### TEXT SHOWN ###

Is that wise to do that at first place before I go to dealer?

If I drive my car, it's absolutely beauty and no problem at all but somehow I feel it's not as quiet as what I used to have before.

Thanks again.


----------



## SteveySketch (Apr 21, 2006)

i have the same problem with my 05..ive brought it to the dealer 3 times for ruff idle noise...they claim its just the engine...blaaaaaa....nissan to me is shyt n i cant wait for my lease i am constaly at the dealership with problems and my car is a expenise piece of shit...nissan will never recieve a penny from me anymore


----------



## maxman73 (Sep 14, 2006)

*Oil Change - No Help*

Ok

I changed oil few days ago but seems like above problem still exist.
I also used fuel system cleaner (but not BG 44K - some people recommended to use it once) but no help.

Please advise if anyone can.

Thanks


----------



## brianw (Feb 25, 2004)

find a different dealer. It may take a few tries to find one with a non-crappy service department.


----------



## platinumfossil420 (Feb 3, 2005)

hey maxman73, i have and '05 maxima and i have similar feelings about it running a little rough when sitting at idle. i am just now due for my 30K inspection and i plan on mentioning this when i take it in. i have and appointment in about 2 weeks, i'll post up if there is anything found that maybe related to your issues.
-Kris


----------



## Razorhorn (Apr 11, 2007)

###

● **EXERCISE INSTRUCTIONS**:
1) In the forum thread about rough idle, how many times did SteveySketch take the car to the dealer for the idle noise?
2) Reproduce the part of the rough-idle forum thread between "i have the same" and "(Sep 14, 2006)", inclusive.
3) Extend the forum thread on the rough idle, picking up right after its last line.

### RECORDS SHOWN ###

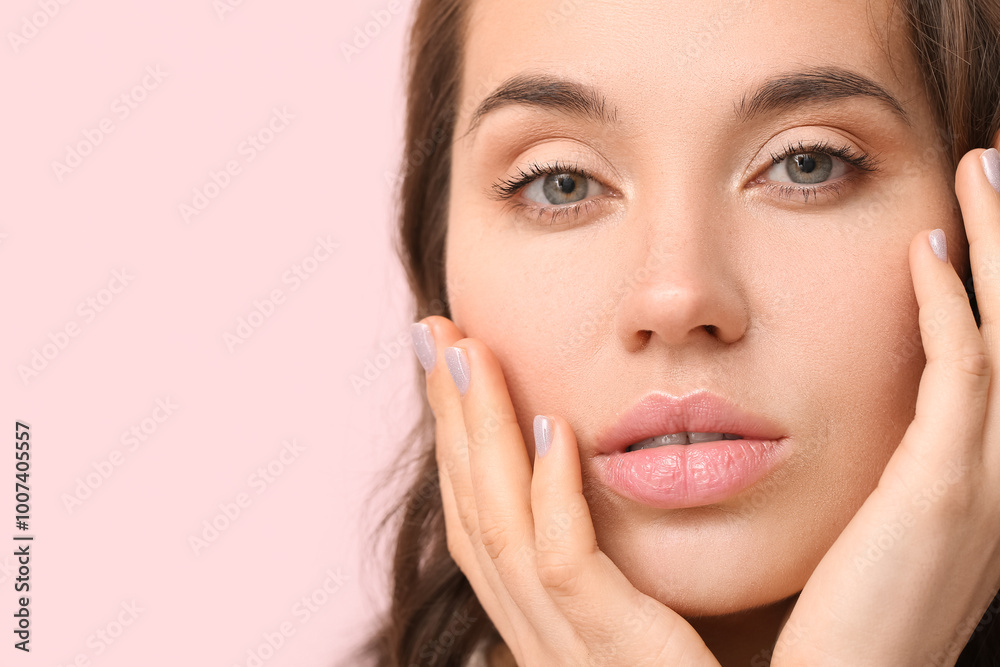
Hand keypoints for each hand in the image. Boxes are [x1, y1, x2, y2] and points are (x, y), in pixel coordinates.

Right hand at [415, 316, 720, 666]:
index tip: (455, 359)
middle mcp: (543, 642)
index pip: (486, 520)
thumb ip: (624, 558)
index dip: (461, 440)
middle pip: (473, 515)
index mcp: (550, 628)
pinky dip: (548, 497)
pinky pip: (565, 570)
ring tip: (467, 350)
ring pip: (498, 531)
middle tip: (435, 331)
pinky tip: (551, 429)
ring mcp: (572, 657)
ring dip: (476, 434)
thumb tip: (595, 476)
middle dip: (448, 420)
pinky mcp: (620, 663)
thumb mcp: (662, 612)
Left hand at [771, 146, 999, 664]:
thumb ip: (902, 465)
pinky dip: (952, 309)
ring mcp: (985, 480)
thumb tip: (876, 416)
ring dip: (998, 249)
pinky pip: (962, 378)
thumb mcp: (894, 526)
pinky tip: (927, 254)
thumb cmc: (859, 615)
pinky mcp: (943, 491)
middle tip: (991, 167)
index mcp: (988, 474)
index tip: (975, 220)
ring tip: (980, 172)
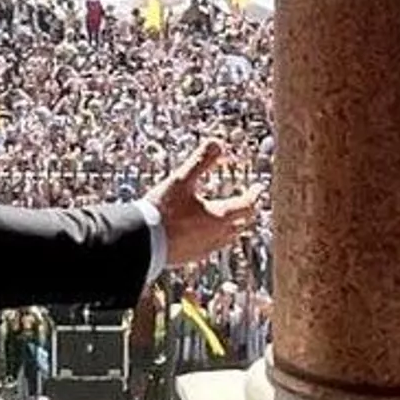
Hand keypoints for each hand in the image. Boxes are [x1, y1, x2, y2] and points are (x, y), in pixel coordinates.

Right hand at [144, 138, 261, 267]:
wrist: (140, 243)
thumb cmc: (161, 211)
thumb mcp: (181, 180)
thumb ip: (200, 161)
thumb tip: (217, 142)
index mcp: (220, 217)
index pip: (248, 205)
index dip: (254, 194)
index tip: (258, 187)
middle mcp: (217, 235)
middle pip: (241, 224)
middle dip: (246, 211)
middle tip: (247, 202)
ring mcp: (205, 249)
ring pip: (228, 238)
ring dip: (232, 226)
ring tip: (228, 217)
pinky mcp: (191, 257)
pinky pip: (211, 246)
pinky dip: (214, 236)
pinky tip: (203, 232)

###

● **SOLVED PROBLEMS**:
1) Three times.

2)
i have the same problem with my 05..ive brought it to the dealer 3 times for ruff idle noise...they claim its just the engine...blaaaaaa....nissan to me is shyt n i cant wait for my lease i am constaly at the dealership with problems and my car is a expenise piece of shit...nissan will never recieve a penny from me anymore


----------



## maxman73 (Sep 14, 2006)

3)
brianw said:


> Not about those two noises. Can you locate where exactly the noise is coming from? Use a decent diameter hose (a typical slice of garden hose works fine), put one end to your ear, put the other close to various parts of the engine... if it's coming from near the timing chain, it could be a bad timing chain tensioner.


Man, this is a good idea!


----------



## anthony79 (Oct 12, 2007)

Ok, the first noise that you described has to do with fuel dampeners. There is a technical bulletin on this issue at Nissan. I fixed it under warranty on my 2006. It is gone now.

The second noise that you are describing, does it happen at just under 2000 RPM. I have some noise that I can feel clearly through the gas pedal. I haven't figured out what it is yet.
Is anyone else having this problem?


----------



## maxman73 (Sep 14, 2006)

Fuel dampers were replaced but no change in noise. never used lower than 93 octane gas and always had oil change at 3k even though I am running fully synthetic. Engine was been flushed and no issue of burning oil. I thought about updating this post even though it's too old.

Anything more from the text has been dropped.